◆ THE TASK
All lines from the entries below that contain the string "odporności" should be copied out.

+++ EXERCISE INPUT +++

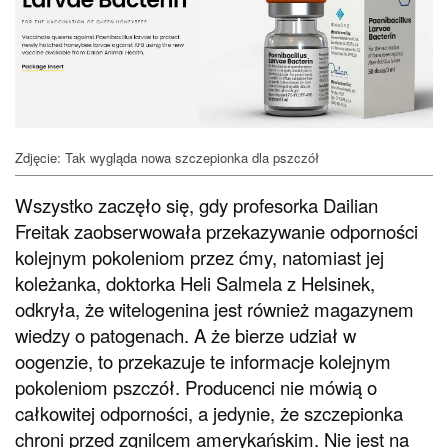
Zdjęcie: Tak wygląda nowa szczepionka dla pszczół
Wszystko zaczęło się, gdy profesorka Dailian
Freitak zaobserwowała przekazywanie odporności
kolejnym pokoleniom przez ćmy, natomiast jej
koleżanka, doktorka Heli Salmela z Helsinek,
odkryła, że witelogenina jest również magazynem
wiedzy o patogenach. A że bierze udział w
oogenzie, to przekazuje te informacje kolejnym
pokoleniom pszczół. Producenci nie mówią o
całkowitej odporności, a jedynie, że szczepionka
chroni przed zgnilcem amerykańskim. Nie jest na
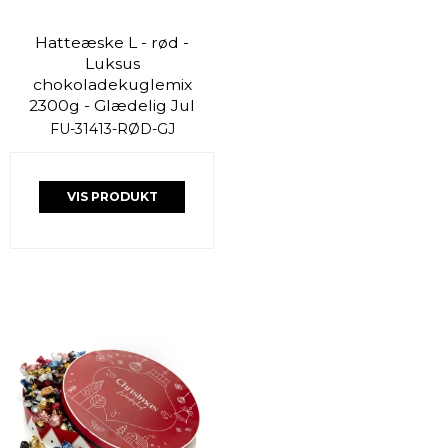
Hatteæske L - rød -
Luksus
chokoladekuglemix
2300g - Glædelig Jul
FU-31413-RØD-GJ
VIS PRODUKT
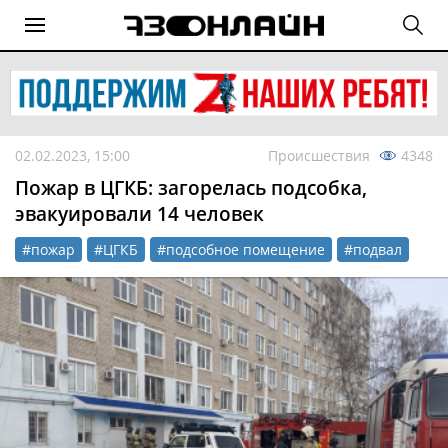
02.02.2023, 15:00
Происшествия
4348
Пожар в ЦГКБ: загорелась подсобка,
эвакуировали 14 человек
#пожар
#ЦГКБ
#подсобное помещение
#подвал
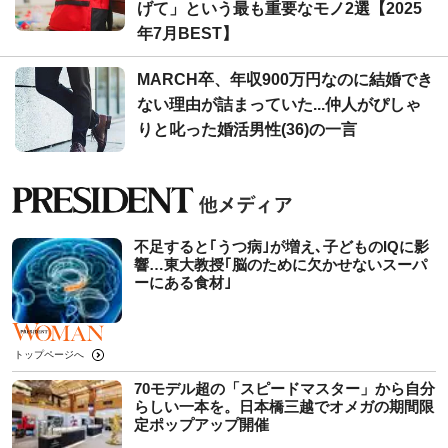
げて」という最も重要なモノ2選【2025
年7月BEST】
MARCH卒、年収900万円なのに結婚でき
ない理由が詰まっていた...仲人がぴしゃ
りと叱った婚活男性(36)の一言
不足すると｢うつ病｣が増え､子どものIQに影
響…東大教授｢脳のために欠かせないスーパ
ーにある食材｣
トップページへ
70モデル超の「スピードマスター」から自分
らしい一本を。日本橋三越でオメガの期間限
定ポップアップ開催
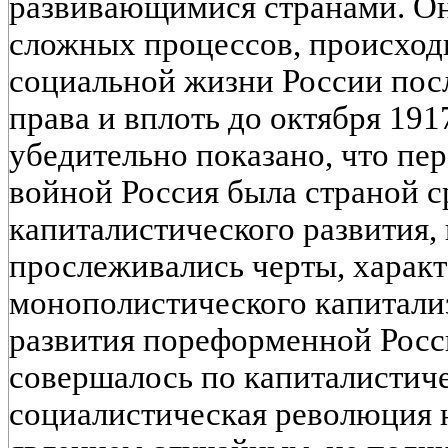
развивающимися странами. Он
сложных процессов, происход
социальной жизни России пос
права и вплоть до октября 1917
убедительно показано, что пе
войной Россия была страной с
капиталистического развития, 
прослеживались черты, характ
монополистического капитали
развития пореформенной Росси
совершалось по капиталистиче
социалистическая революция н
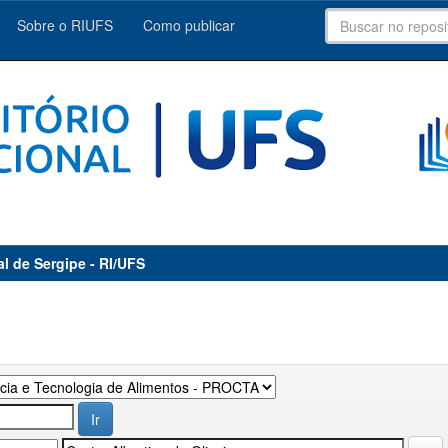
Sobre o RIUFS
Como publicar
al de Sergipe - RI/UFS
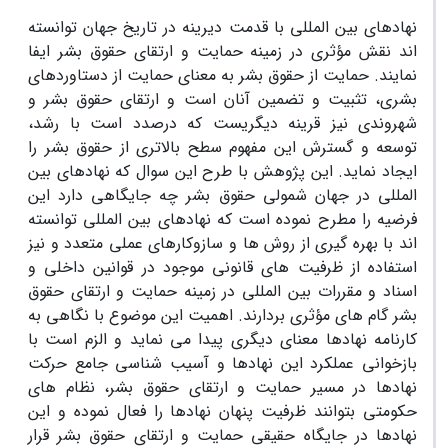
نهادهای بین المللی با قدمت دیرینه در تاریخ جهان توانسته
اند نقش مؤثری در زمینه حمایت و ارتقای حقوق بشر ایفا
نمایند. حمایت از حقوق بشر به معنای حمایت از دستاوردهای
بشری، تثبیت و تضمین آنان است و ارتقای حقوق بشر و
شهروندی نیز قرینه دیگریست که درصدد است با رشد،
توسعه و گسترش این مفهوم سطح بالاتری از حقوق بشر را
ایجاد نماید. این پژوهش با طرح این سوال که نهادهای بین
المللی در جهان شمولی حقوق بشر چه جایگاهی دارد این
فرضیه را مطرح نموده است که نهادهای بین المللی توانسته
اند با بهره گیری از روش ها و سازوکارهای عملی متعدد و نیز
استفاده از ظرفیت های قانونی موجود در قوانین داخلی و
اسناد و مقررات بین المللی در زمینه حمایت و ارتقای حقوق
بشر گام های مؤثری بردارند. اهمیت این موضوع با نگاهی به
کارنامه نهادها معنای دیگری پیدا می نماید و الزم است با
بازخوانی عملکرد این نهادها و آسیب شناسی جامع حرکت
نهادها در مسیر حمایت و ارتقای حقوق بشر، نظام های
حکومتی بتوانند ظرفیت پنهان نهادها را فعال نموده و این
نهادها در جایگاه حقیقی حمایت و ارتقای حقوق بشر قرار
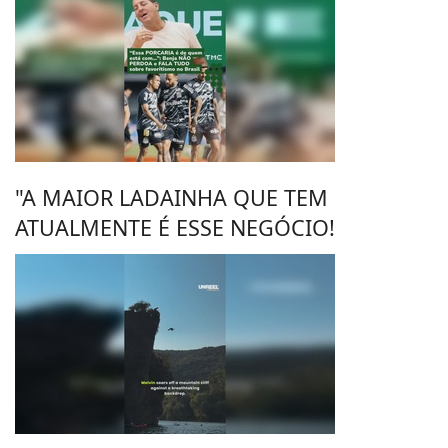
"A MAIOR LADAINHA QUE TEM
ATUALMENTE É ESSE NEGÓCIO!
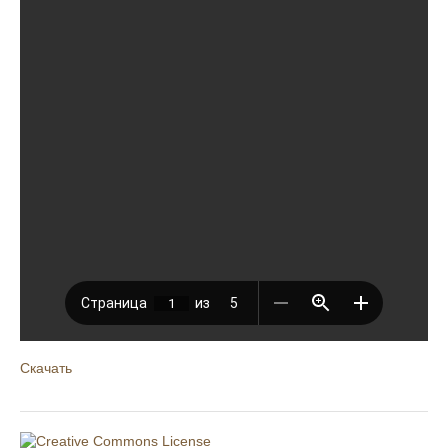
Скачать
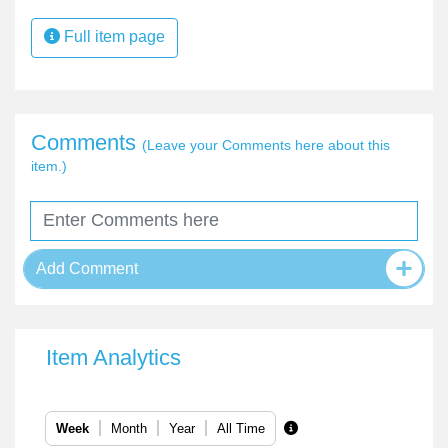
Full item page
Comments
(Leave your Comments here about this
item.)
Add Comment
Item Analytics
Week
Month
Year
All Time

+++

◆ ANSWER BOX
Freitak zaobserwowała przekazywanie odporności
całkowitej odporności, a jedynie, że szczepionka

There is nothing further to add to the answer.